Why is the Eurasian Union being underreported?

Good point. According to the reactionaries, it is all supposedly "offensive" merely because it doesn't agree with their own preconceived notions while living in the past.
 
I am convinced that somewhere deep within the bowels of the Kremlin, Russian officials and Army officers gather around the head of ole Halford Mackinder chanting the introduction to "The Geographical Pivot of History" and trying to contact the spirit of Tamurlane on a ouija board.

Its the only way to explain the absolute devotion to the Heartland Theory which the Russians seem to have and the almost complete lack of an original foreign policy idea since Peter the Great...
 
Only if you wish to use nonsensical hyperbole instead of facts. And that graph shows military spending, not in proportion to the GDP.

Russia is no more a global threat than the UK or France is. There is only one country which now has the potential to meet that description. See the above graph for details.

Neither China or Russia are global threats. I think there will be another, smaller scale Cold War between Russia and the US. But I don't think Russia will last another fifty years.
 
^If anything (for worse or better) it is the US which seems unlikely to last (united) for a lot more.
Which is sad, cause it could have been a massive force for democracy, and ended up being a massive oligarchy for pseudo-equality and inner-group powerplays.
 
There isn't much in the media about this because nothing has really happened.
This.

It's some kind of plan. Too irreal so far to be reportable. Kremlin occasionally talking about it as something down the line doesn't make it real quite yet.

The European Union and the European Commission both already exist, and THEY still have something of an air of irreality about them. The Eurasian Union and the Eurasian Commission are so far merely proposals.

Might not be a bad idea, but who knows, really?
 
I'm VERY sure Russia will last a lot longer — just not in its current political form.

By morphing into a liberal marketfest, right?

▬▬▬

▸ Apply what you read
a - Name every country mentioned in the thread on the Eurasian Union.
b - In the thread on the Eurasian Union, how are the Eurasian Union and the Eurasian Commission described so far?
c - Transcribe the thread on the Eurasian Union from "Russia is no" to "has really happened.".

[Transcribed page contents]
▬▬▬

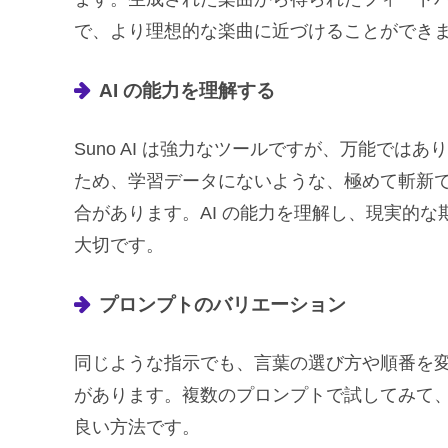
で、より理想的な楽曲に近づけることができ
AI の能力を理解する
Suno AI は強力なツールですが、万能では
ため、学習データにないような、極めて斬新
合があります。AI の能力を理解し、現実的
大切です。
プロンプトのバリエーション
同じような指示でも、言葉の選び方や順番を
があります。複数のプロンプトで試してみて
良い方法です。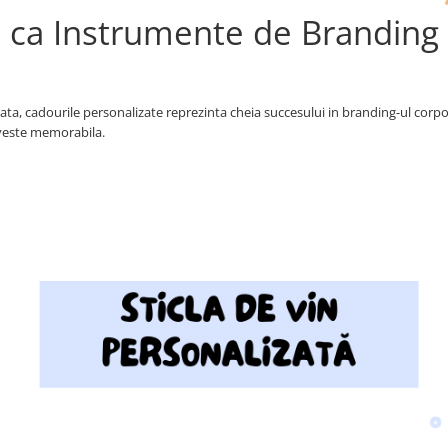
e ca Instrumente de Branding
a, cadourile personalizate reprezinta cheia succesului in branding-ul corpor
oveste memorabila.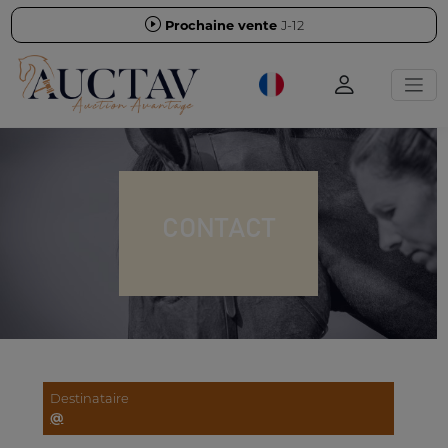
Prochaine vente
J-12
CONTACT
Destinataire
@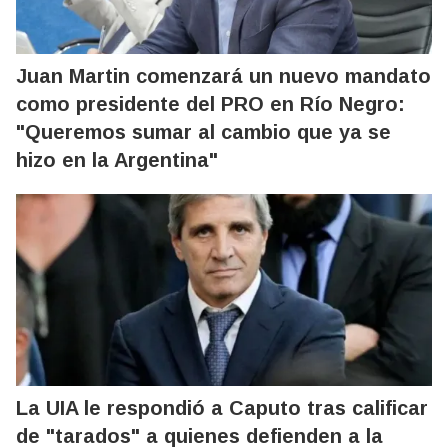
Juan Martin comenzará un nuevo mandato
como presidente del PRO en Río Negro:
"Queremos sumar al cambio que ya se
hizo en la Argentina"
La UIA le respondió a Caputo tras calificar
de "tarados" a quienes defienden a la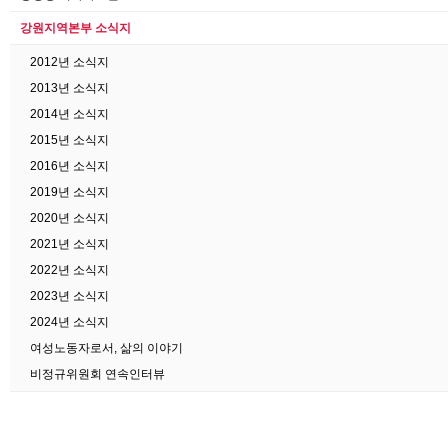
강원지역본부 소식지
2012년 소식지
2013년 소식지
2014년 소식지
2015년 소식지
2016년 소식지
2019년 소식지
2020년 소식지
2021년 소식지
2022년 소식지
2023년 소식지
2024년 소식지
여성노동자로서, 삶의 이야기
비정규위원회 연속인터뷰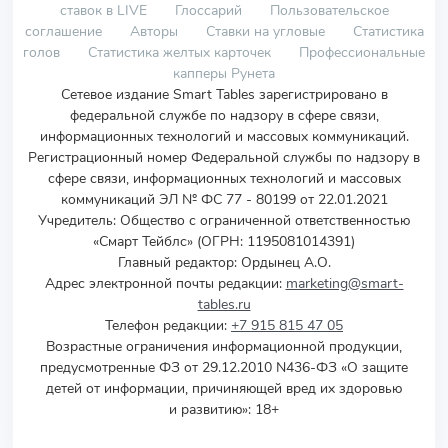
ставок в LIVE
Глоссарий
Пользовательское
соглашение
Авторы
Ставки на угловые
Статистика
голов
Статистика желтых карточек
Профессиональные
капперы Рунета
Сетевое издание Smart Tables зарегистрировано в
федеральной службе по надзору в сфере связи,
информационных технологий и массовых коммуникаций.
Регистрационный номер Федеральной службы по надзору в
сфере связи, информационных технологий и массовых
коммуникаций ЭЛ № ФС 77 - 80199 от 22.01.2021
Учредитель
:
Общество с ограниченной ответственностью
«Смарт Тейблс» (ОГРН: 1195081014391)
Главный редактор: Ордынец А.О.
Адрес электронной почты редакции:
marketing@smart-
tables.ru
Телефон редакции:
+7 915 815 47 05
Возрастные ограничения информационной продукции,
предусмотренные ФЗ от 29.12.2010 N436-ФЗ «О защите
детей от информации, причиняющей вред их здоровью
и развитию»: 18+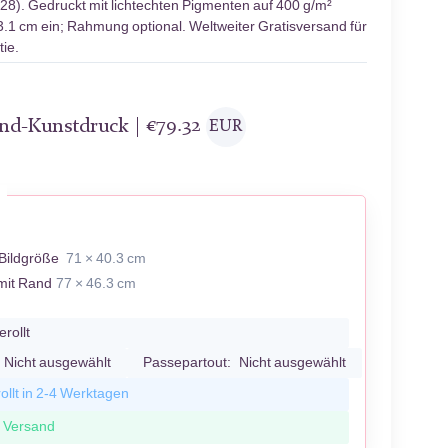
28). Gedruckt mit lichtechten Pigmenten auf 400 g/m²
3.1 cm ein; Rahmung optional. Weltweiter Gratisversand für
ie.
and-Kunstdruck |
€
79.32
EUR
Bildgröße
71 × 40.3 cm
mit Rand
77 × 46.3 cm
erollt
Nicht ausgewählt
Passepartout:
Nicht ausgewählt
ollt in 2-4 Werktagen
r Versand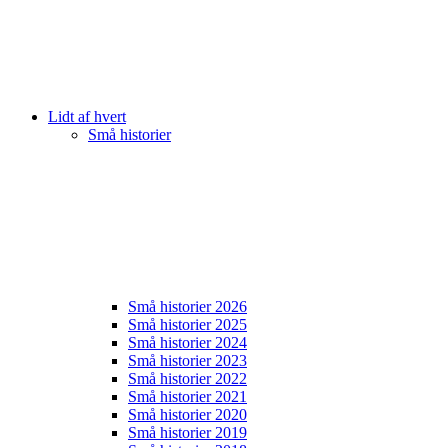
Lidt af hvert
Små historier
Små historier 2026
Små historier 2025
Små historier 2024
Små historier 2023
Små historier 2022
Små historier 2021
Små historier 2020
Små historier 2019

▬▬▬

▸ Answers
a - Russia, the UK, France, China, the US

b - They are so far merely proposals.

c -
Russia is no more a global threat than the UK or France is. There is only one country which now has the potential to meet that description. See the above graph for details.

Neither China or Russia are global threats. I think there will be another, smaller scale Cold War between Russia and the US. But I don't think Russia will last another fifty years.
 
^If anything (for worse or better) it is the US which seems unlikely to last (united) for a lot more.
Which is sad, cause it could have been a massive force for democracy, and ended up being a massive oligarchy for pseudo-equality and inner-group powerplays.
 
There isn't much in the media about this because nothing has really happened.